The task: The output should be all entries, each matching the original exactly.
[Start of Attachment]
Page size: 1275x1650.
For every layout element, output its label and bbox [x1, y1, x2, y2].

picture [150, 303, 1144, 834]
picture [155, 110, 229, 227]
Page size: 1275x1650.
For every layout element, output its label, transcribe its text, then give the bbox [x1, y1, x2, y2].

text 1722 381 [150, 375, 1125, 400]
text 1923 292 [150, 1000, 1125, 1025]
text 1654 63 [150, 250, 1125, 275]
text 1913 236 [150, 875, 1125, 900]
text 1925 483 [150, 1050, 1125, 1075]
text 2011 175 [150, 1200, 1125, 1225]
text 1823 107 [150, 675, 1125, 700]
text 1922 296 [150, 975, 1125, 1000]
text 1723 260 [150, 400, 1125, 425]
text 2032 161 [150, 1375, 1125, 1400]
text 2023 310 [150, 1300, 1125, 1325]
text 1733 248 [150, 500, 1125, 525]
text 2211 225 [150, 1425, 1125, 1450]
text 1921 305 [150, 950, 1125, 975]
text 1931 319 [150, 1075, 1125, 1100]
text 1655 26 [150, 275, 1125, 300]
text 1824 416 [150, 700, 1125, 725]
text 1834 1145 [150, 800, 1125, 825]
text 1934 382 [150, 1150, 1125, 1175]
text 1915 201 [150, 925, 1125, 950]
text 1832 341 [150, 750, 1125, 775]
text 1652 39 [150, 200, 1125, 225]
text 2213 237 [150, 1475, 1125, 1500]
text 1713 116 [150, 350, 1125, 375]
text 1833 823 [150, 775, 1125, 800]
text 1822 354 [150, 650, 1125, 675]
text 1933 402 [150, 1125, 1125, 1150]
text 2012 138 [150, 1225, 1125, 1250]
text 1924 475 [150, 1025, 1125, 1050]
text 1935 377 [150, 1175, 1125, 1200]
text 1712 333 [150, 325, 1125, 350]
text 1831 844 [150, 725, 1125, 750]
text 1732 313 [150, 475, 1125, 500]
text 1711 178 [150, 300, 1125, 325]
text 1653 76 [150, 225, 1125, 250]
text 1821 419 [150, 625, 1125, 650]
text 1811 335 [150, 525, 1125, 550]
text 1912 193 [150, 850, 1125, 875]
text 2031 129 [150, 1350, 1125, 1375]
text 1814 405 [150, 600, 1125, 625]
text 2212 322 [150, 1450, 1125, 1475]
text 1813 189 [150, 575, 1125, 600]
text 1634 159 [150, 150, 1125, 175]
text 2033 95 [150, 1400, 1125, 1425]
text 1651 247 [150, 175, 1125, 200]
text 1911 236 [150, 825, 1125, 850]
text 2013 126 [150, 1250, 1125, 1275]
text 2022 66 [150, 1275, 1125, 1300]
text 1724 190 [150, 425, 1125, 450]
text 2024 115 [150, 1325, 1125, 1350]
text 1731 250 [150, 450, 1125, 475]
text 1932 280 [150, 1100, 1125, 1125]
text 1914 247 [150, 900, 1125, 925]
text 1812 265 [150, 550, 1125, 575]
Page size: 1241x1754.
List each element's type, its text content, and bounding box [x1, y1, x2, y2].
[End of Attachment]
Solved exercise:
Page size: 1275x1650.
For every layout element, output its label and bbox [x1, y1, x2, y2].

picture [150, 303, 1144, 834]
picture [155, 110, 229, 227]
Page size: 1275x1650.
For every layout element, output its label, transcribe its text, then give the bbox [x1, y1, x2, y2].

text 1722 381 [150, 375, 1125, 400]
text 1923 292 [150, 1000, 1125, 1025]
text 1654 63 [150, 250, 1125, 275]
text 1913 236 [150, 875, 1125, 900]
text 1925 483 [150, 1050, 1125, 1075]
text 2011 175 [150, 1200, 1125, 1225]
text 1823 107 [150, 675, 1125, 700]
text 1922 296 [150, 975, 1125, 1000]
text 1723 260 [150, 400, 1125, 425]
text 2032 161 [150, 1375, 1125, 1400]
text 2023 310 [150, 1300, 1125, 1325]
text 1733 248 [150, 500, 1125, 525]
text 2211 225 [150, 1425, 1125, 1450]
text 1921 305 [150, 950, 1125, 975]
text 1931 319 [150, 1075, 1125, 1100]
text 1655 26 [150, 275, 1125, 300]
text 1824 416 [150, 700, 1125, 725]
text 1834 1145 [150, 800, 1125, 825]
text 1934 382 [150, 1150, 1125, 1175]
text 1915 201 [150, 925, 1125, 950]
text 1832 341 [150, 750, 1125, 775]
text 1652 39 [150, 200, 1125, 225]
text 2213 237 [150, 1475, 1125, 1500]
text 1713 116 [150, 350, 1125, 375]
text 1833 823 [150, 775, 1125, 800]
text 1822 354 [150, 650, 1125, 675]
text 1933 402 [150, 1125, 1125, 1150]
text 2012 138 [150, 1225, 1125, 1250]
text 1924 475 [150, 1025, 1125, 1050]
text 1935 377 [150, 1175, 1125, 1200]
text 1712 333 [150, 325, 1125, 350]
text 1831 844 [150, 725, 1125, 750]
text 1732 313 [150, 475, 1125, 500]
text 1711 178 [150, 300, 1125, 325]
text 1653 76 [150, 225, 1125, 250]
text 1821 419 [150, 625, 1125, 650]
text 1811 335 [150, 525, 1125, 550]
text 1912 193 [150, 850, 1125, 875]
text 2031 129 [150, 1350, 1125, 1375]
text 1814 405 [150, 600, 1125, 625]
text 2212 322 [150, 1450, 1125, 1475]
text 1813 189 [150, 575, 1125, 600]
text 1634 159 [150, 150, 1125, 175]
text 2033 95 [150, 1400, 1125, 1425]
text 1651 247 [150, 175, 1125, 200]
text 1911 236 [150, 825, 1125, 850]
text 2013 126 [150, 1250, 1125, 1275]
text 2022 66 [150, 1275, 1125, 1300]
text 1724 190 [150, 425, 1125, 450]
text 2024 115 [150, 1325, 1125, 1350]
text 1731 250 [150, 450, 1125, 475]
text 1932 280 [150, 1100, 1125, 1125]
text 1914 247 [150, 900, 1125, 925]
text 1812 265 [150, 550, 1125, 575]
Page size: 1241x1754.
List each element's type, its text content, and bounding box [x1, y1, x2, y2].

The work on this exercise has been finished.